▶ [Work to be completed]:
Nothing outside the range below should be printed. Output exactly the lines from the line with "similar in shape" to the line with "When you’re looking", both included.

━━━━━━━━━━

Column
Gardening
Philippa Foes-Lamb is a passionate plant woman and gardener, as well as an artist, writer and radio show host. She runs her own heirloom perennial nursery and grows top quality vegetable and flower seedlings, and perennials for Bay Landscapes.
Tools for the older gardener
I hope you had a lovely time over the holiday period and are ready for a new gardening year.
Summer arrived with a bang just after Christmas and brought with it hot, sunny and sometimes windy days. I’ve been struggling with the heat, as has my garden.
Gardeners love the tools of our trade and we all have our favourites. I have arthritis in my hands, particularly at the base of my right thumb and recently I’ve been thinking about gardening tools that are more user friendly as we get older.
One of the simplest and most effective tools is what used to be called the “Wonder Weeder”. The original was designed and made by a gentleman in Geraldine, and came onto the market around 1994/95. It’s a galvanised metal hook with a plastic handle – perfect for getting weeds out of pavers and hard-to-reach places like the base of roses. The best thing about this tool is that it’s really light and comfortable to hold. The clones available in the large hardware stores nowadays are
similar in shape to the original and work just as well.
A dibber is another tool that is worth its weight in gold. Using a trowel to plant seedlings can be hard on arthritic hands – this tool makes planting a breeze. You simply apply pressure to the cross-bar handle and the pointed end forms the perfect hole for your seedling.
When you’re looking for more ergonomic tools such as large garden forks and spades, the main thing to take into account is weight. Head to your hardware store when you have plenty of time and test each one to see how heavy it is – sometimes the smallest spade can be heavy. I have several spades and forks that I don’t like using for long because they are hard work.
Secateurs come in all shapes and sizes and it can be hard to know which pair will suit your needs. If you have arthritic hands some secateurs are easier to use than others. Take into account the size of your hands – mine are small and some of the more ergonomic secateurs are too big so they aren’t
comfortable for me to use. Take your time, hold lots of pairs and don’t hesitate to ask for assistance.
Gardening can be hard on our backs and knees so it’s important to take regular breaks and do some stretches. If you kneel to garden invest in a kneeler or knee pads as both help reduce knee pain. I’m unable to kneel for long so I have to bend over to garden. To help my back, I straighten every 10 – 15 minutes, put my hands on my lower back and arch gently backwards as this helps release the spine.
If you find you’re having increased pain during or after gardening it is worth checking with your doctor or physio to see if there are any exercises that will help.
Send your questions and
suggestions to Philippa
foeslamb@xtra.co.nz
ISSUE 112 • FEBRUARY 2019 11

━━━━━━━━━━

▶ [Response to the exercise]:
similar in shape to the original and work just as well.
A dibber is another tool that is worth its weight in gold. Using a trowel to plant seedlings can be hard on arthritic hands – this tool makes planting a breeze. You simply apply pressure to the cross-bar handle and the pointed end forms the perfect hole for your seedling.
When you’re looking for more ergonomic tools such as large garden forks and spades, the main thing to take into account is weight. Head to your hardware store when you have plenty of time and test each one to see how heavy it is – sometimes the smallest spade can be heavy. I have several spades and forks that I don’t like using for long because they are hard work.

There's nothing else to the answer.